-- start EXCERPTED TEXT --
I already did some prototyping and it seems work well. Once it is elaborated through discussion, I will open a pull request as well.

Main issue is slow performance of Docker. I observed about 130 ~ 425ms to pause/resume and 700 ~ 1300ms to remove/create containers. Let me share how Docker aggravates the situation. ​

1. Interventions of actions.

​ Currently HomeInvoker which will handle the invocation of the given action is decided based on Hash. Let's assume there are 2 actions(A, B) with same HomeInvoker. Though there are more resources in other invokers, request for these two actions will be sent to same invoker. ​ Under the situation invokers' remaining slot is not enough, if two requests come alternatively, then each action will try to remove warmed container of the other. For example, if execution of action A is over, a request for action B comes, and if busyPool + freePool = maxPoolSize, then it will try to remove warmed container for action A. After then, execution of action B is over, and a request for action A comes, then it will try to remove warmed container for action A. As mentioned above, container deletion/creation takes about 700 ~ 1300ms, performance becomes poor, and if there is no PreWarm container at that time for some reason, it degrades performance more. ​ If they were scheduled to different invokers, container reuse could be maximized, but currently HomeInvoker is only decided based on Hash function, this can degrade the performance though there are enough resources in other invokers. ​

2. Does not wait for previous run.

​ Let's assume HomeInvoker of action A is already saturated(there are already many running containers), so new request is sent to an invoker other than HomeInvoker. But at that time, if PreWarm container is not available(This could easily happen because we cannot increase the number of PreWarm container to huge value. For example, lets assume we had 2 PreWarm containers, and they ware taken by 2 subsequent requests. At this time, if new request comes, it cannot take PreWarm container until container creation is done. Container creation takes upto 1300ms, during that time, all new requests will trigger ColdStart.), ColdStart begins. Surely it increases the execution time(at least 700ms more). This describes a worst case, but as I mentioned above, ColdStart quite frequently happen under heavy loads. ​ If execution time of action is lesser than 700ms, it would be better to wait for completion of previous run. For example if execution time is 20ms, then currently, it could take upto 720ms in worst case. But if it waits for the previous run, it will take about 40ms(20ms + 20ms). It is 18 times more execution time(720ms vs 40ms). ​ Actually, action can run for at most 5 minutes, if execution time is longer than 700ms ~ 1300ms, it does not matter. However, all actions whose execution time is shorter than 700ms can suffer from this. ​

3. Invoker coordinates all requests.
-- end EXCERPTED TEXT --
-- start INFORMATION SHOWN --
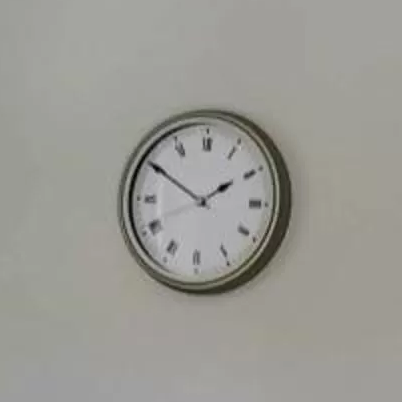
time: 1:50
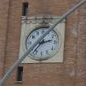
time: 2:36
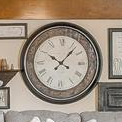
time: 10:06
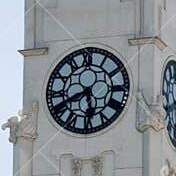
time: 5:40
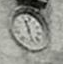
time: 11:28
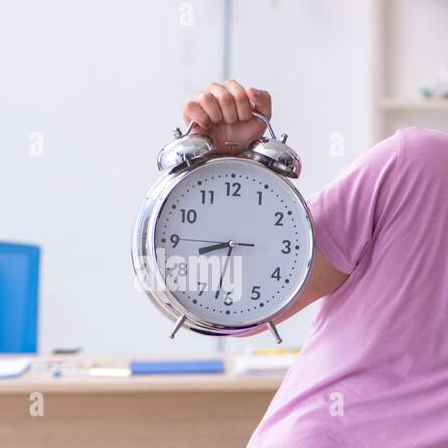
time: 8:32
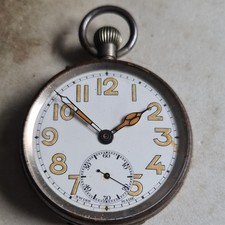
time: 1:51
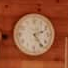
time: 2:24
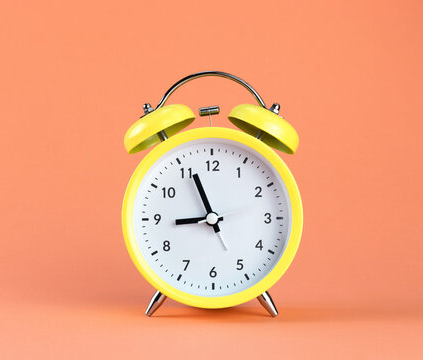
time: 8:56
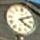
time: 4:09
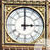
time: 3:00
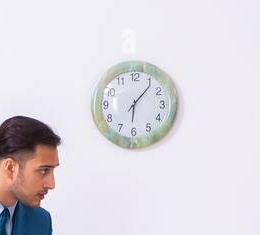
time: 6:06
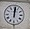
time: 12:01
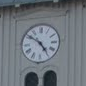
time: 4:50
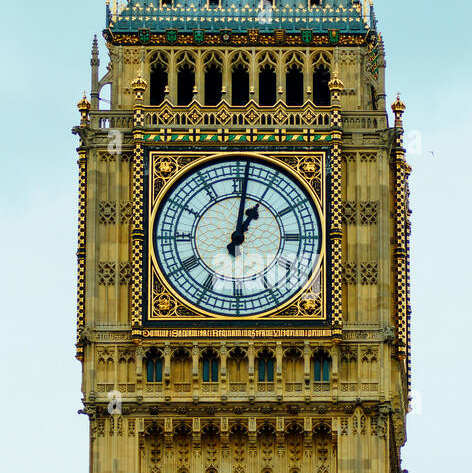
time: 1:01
-- end INFORMATION SHOWN --
-- start INFORMATION SHOWN --
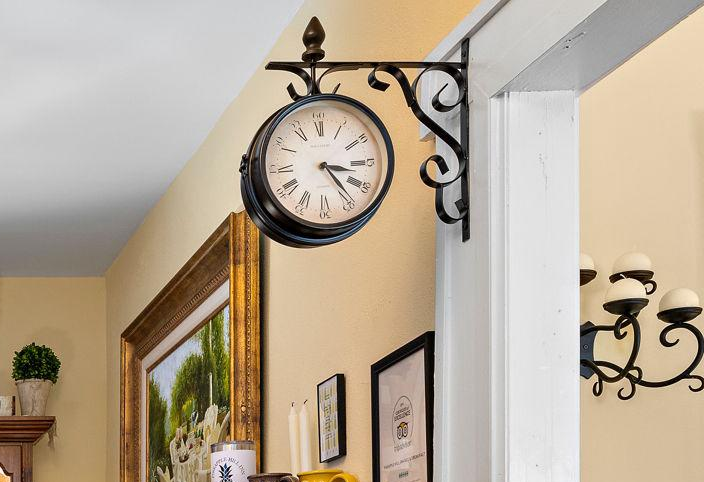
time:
-- end INFORMATION SHOWN --
TO BE DONE:
1 > Answer these questions about the post on Docker performance, which appears above the records:
(a) According to the post, how long does it take to remove or create containers?
(b) On what basis is the HomeInvoker for an action currently decided?
(c) What is the longest time an action can run?
2 > From the post on Docker performance, copy out the passage from "Main issue is" up to and including "Interventions of actions.".

OUTPUTS BY TASK:
1 >
(a) About 700 to 1300ms.
(b) It is decided based on Hash.
(c) At most 5 minutes.

2 >
Main issue is slow performance of Docker. I observed about 130 ~ 425ms to pause/resume and 700 ~ 1300ms to remove/create containers. Let me share how Docker aggravates the situation. ​

1. Interventions of actions.